[Page-level text extractions]
++++

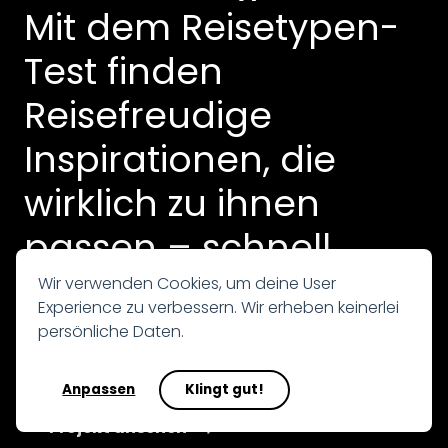
Mit dem Reisetypen-
Test finden
Reisefreudige
Inspirationen, die
wirklich zu ihnen
passen – schnell,
interaktiv und
Wir verwenden Cookies, um deine User
Experience zu verbessern. Wir erheben keinerlei
persönlich.
persönliche Daten.
Navigation
Anpassen
Klingt gut!
Projekt ansehen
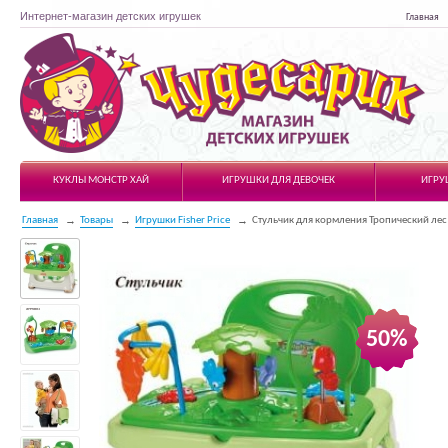
Интернет-магазин детских игрушек
Главная
Чудесарик
КУКЛЫ МОНСТР ХАЙ
ИГРУШКИ ДЛЯ ДЕВОЧЕК
ИГРУ
Главная
Товары
Игрушки Fisher Price
Стульчик для кормления Тропический ле
50%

++++

■ **Exercise brief**: Once the pictures are set aside, write out each record exactly.

■ **Exercise answer**:
Mit dem Reisetypen-
Test finden
Reisefreudige
Inspirationen, die
wirklich zu ihnen
passen – schnell,
interaktiv und
Wir verwenden Cookies, um deine User
Experience zu verbessern. Wir erheben keinerlei
persönlich.
persönliche Daten.
Navigation
Anpassen
Klingt gut!
Projekt ansehen
Интернет-магазин детских игрушек
Главная
Чудесарик
КУКЛЫ МОНСТР ХАЙ
ИГРУШКИ ДЛЯ ДЕВОЧЕК
ИГРУ
Главная
Товары
Игрушки Fisher Price
Стульчик для кормления Тропический ле
50%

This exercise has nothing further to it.